D'Agosta oyó un carraspeo por encima del hombro. Otra vez Maurice.
—Solo quería informarle de que voy a retirarme por esta noche —dijo el criado—. ¿Desea alguna cosa más?
—Solo una, Maurice —dijo Pendergast—. Durante las semanas previas a mi último viaje con Helen, pasé mucho tiempo fuera.
—Si no recuerdo mal estuvo usted en Nueva York —puntualizó Maurice, asintiendo con la cabeza—. Ocupado en los preparativos del safari.
—¿Mi mujer dijo o hizo algo fuera de lo habitual durante mi ausencia? ¿Recibió alguna carta o llamada telefónica que la disgustase, por ejemplo?
El anciano sirviente reflexionó.
—Que yo recuerde no, señor. Pero es cierto que parecía un poco agitada, sobre todo después del viaje.
—¿Viaje? —preguntó Pendergast—. ¿Qué viaje?
—Una mañana, me despertó el ruido de su coche, que se alejaba por el camino. Seguro que recuerda usted lo ruidoso que era. No dejó ninguna nota, ni aviso, ni nada. Era domingo, hacia las siete. Volvió dos noches después, sin hacer ningún comentario acerca de dónde había estado, pero me acuerdo de que no era la misma. Estaba disgustada por algo. Sin embargo, no dijo nada al respecto.
—Comprendo —dijo Pendergast, intercambiando miradas con D'Agosta—. Gracias, Maurice.
—No hay de qué, señor. Buenas noches.
El viejo mayordomo dio media vuelta y desapareció en el pasillo, con pasos silenciosos.

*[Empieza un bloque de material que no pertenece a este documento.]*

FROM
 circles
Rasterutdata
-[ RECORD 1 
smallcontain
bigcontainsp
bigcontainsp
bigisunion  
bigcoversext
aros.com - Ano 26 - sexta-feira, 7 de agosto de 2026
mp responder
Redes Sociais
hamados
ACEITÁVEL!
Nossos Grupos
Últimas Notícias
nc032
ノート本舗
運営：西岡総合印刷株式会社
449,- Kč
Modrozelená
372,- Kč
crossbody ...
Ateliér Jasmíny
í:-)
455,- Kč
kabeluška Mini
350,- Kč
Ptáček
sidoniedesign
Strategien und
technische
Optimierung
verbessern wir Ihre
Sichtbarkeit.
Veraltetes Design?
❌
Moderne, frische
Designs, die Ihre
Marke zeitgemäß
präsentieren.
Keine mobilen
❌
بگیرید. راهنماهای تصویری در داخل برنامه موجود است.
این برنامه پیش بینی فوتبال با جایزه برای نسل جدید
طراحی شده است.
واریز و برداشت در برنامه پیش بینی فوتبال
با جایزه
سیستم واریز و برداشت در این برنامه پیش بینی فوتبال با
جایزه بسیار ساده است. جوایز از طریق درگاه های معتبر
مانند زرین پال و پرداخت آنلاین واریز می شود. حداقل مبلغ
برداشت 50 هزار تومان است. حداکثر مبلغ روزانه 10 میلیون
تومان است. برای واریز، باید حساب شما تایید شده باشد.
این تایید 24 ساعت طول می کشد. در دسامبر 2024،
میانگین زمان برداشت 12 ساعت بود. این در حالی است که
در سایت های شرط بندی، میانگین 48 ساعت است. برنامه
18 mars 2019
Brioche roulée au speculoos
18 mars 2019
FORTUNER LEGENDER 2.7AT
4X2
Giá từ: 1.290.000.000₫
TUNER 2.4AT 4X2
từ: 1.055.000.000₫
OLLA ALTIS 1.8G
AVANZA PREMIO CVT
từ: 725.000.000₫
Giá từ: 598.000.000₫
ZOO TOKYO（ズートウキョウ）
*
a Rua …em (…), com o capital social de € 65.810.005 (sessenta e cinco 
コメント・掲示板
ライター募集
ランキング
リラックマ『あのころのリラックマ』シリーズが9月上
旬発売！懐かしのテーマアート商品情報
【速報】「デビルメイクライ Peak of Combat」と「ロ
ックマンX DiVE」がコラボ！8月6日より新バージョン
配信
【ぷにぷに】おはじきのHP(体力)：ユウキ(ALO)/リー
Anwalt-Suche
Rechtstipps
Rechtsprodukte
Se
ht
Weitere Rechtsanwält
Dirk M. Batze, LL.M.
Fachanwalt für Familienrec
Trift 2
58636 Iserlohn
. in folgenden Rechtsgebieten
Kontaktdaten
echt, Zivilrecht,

D'Agosta salió de la I-10 y se metió a toda velocidad en la Belle Chasse Highway, casi vacía. Era otro día caluroso de febrero. Tenía bajadas las ventanillas, y puesta una emisora de rock'n'roll clásico. Hacía días que no se encontraba tan bien. Mientras el coche zumbaba carretera arriba, se bebió de un solo trago un café Krispy Kreme y volvió a encajar el vaso en el soporte. Los dos donuts de calabaza con especias habían sido todo un acierto. Al diablo con las calorías. Estaba de un buen humor a prueba de bombas.
La noche anterior había hablado una hora con Laura Hayward. La mejoría arrancaba desde entonces. Después había dormido mucho, sin soñar. Cuando despertó, Pendergast ya no estaba; pero Maurice le esperaba con beicon, huevos y sémola de maíz para desayunar. Lo siguiente que había hecho era ir en coche a la ciudad y marcarse un tanto en la comisaría del distrito sexto de Nueva Orleans. Al principio, cuando se enteraron de su relación con la familia Pendergast, le miraron con recelo, pero al ver que era un tío normal cambiaron de actitud. Le dejaron usar sus instalaciones informáticas con total libertad, donde D'Agosta tardó menos de una hora y media en localizar al marchante interesado desde hacía tiempo por el
Marco Negro
: John W. Blast, con domicilio actual en Sarasota, Florida. Era un personaje desagradable, ciertamente. Detenido cinco veces en diez años: sospechoso de chantaje, sospechoso de falsificación, posesión de artículos robados, posesión de productos de animales prohibidos, y amenazas y agresión. O tenía dinero o buenos abogados, o ambas cosas, porque ni una sola de las veces le habían condenado. D'Agosta imprimió los datos, se los metió en el bolsillo de la americana y, otra vez con hambre a pesar del desayuno, pasó por el Krispy Kreme del barrio antes de emprender el viaje de regreso a Penumbra.